御手洗くんと恋のおはなし
 あっという間に和葉はケーキを平らげて「これ、いけます!」と光一に向けて笑顔で言った。

「やった! 和葉ちゃんの太鼓判なら、バッチリね」

 光一は喜ぶとお皿を下げて、レシピをより細かく仕上げるために奥の部屋へと引っこんでしまった。
 満は、幸せそうにコップの水を飲み干す和葉に向けて微笑んだ。

「いい食べっぷりだったね、カズ」
「うっ。また御手洗親子にやられた」

 悔しそうに和葉は唸った。
 最近、和葉はダイエットを決意し、大好きなスイーツ断ちを始めたようだ。
 年頃の女の子なら一度は通る道だけれど、必要ないのにと満は思う。

「おいしいおいしいって食べた方が、女の子は可愛いと思うけどなぁ」
「でもそれじゃあ、可愛い服は着られません!」
「柔らかい方が、触り心地もいいじゃない」
「触られる相手もいません!」

 説得しようとしても、こうである。
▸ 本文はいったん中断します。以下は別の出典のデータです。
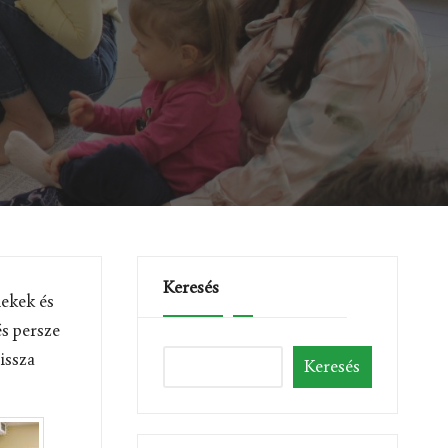
Keresés
mekek és
és persze
issza
Keresés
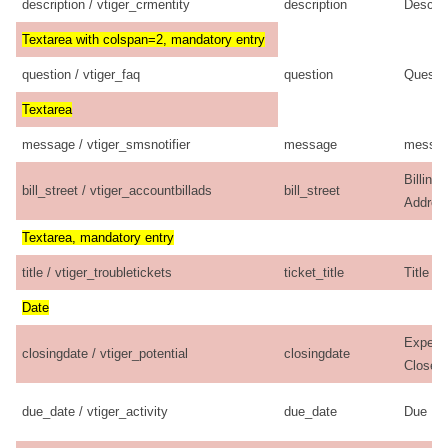
description / vtiger_crmentity
description
Descrip
Textarea with colspan=2, mandatory entry
question / vtiger_faq
question
Questi
Textarea
message / vtiger_smsnotifier
message
messa
Billing
bill_street / vtiger_accountbillads
bill_street
Addres
Textarea, mandatory entry
title / vtiger_troubletickets
ticket_title
Title
Date
Expect
closingdate / vtiger_potential
closingdate
Close 
due_date / vtiger_activity
due_date
Due Da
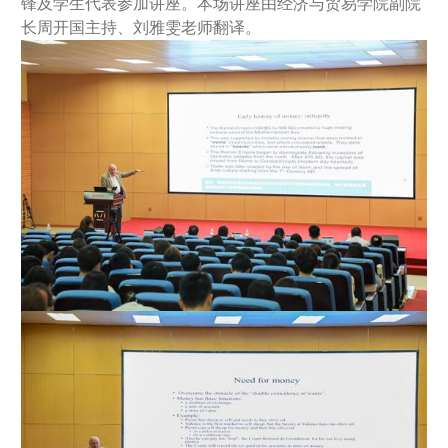
锋及学生代表参加讲座。本场讲座由经济与贸易学院副院
长周开国主持、刘雅雯老师翻译。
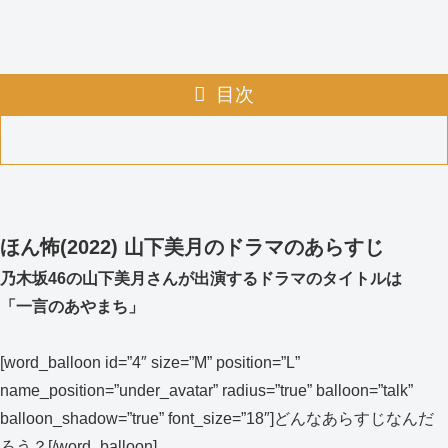
目次
ほん怖(2022) 山下美月のドラマのあらすじ
乃木坂46の山下美月さんが出演するドラマのタイトルは
「一言のあやまち」
[word_balloon id=”4″ size=”M” position=”L”
name_position=”under_avatar” radius=”true” balloon=”talk”
balloon_shadow=”true” font_size=”18″]どんなあらすじなんだ
ろう？[/word_balloon]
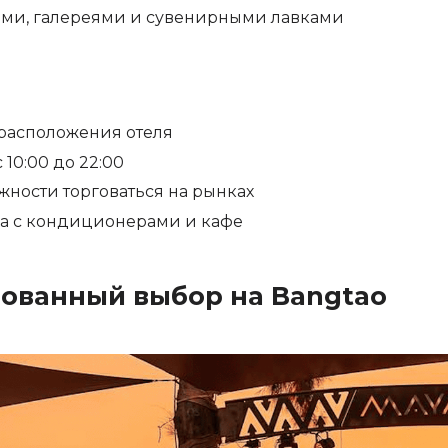
ами, галереями и сувенирными лавками
 расположения отеля
10:00 до 22:00
ожности торговаться на рынках
ха с кондиционерами и кафе
рованный выбор на Bangtao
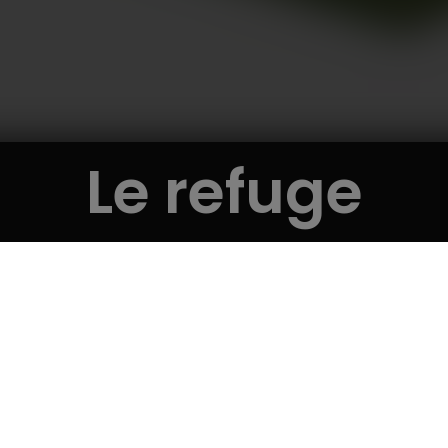
Le refuge
OPTIONS
DESCRI
OPTIONS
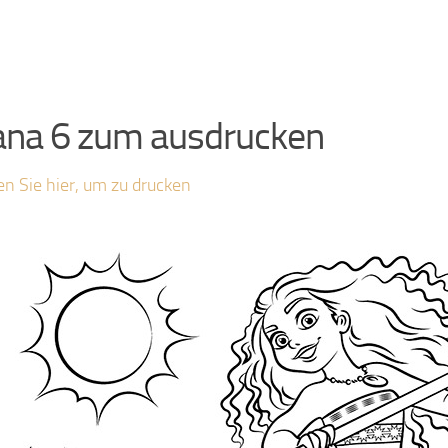
ana 6 zum ausdrucken
en Sie hier, um zu drucken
満はスッと目を細めた。

「なら俺が、触ってあげようか?」
「へ?」

 満は和葉の顔に手を伸ばし……ぐにっと、その柔らかなほっぺたをつまんだ。

「うっ」
「はは、よく伸びる」
「み、みーひゃんっ」

 とちょうどそこで、扉が開きお客が入ってきたのでパッと手を離した。
 わらわらと賑やかに入ってきたのは、若き学生たちだった。

「あ、和葉ちゃん今日はいたー!」
「こんにちはー。お邪魔しまーす」
「へぇー、ここが御手洗の店か」

 やかましく入店した三名の男子高校生は、満たちと同じ桜塚高校の制服を着ていた。
 クラスメイトの一ノ瀬、二宮、三井である。ゲッ、と満は眉をひそめた。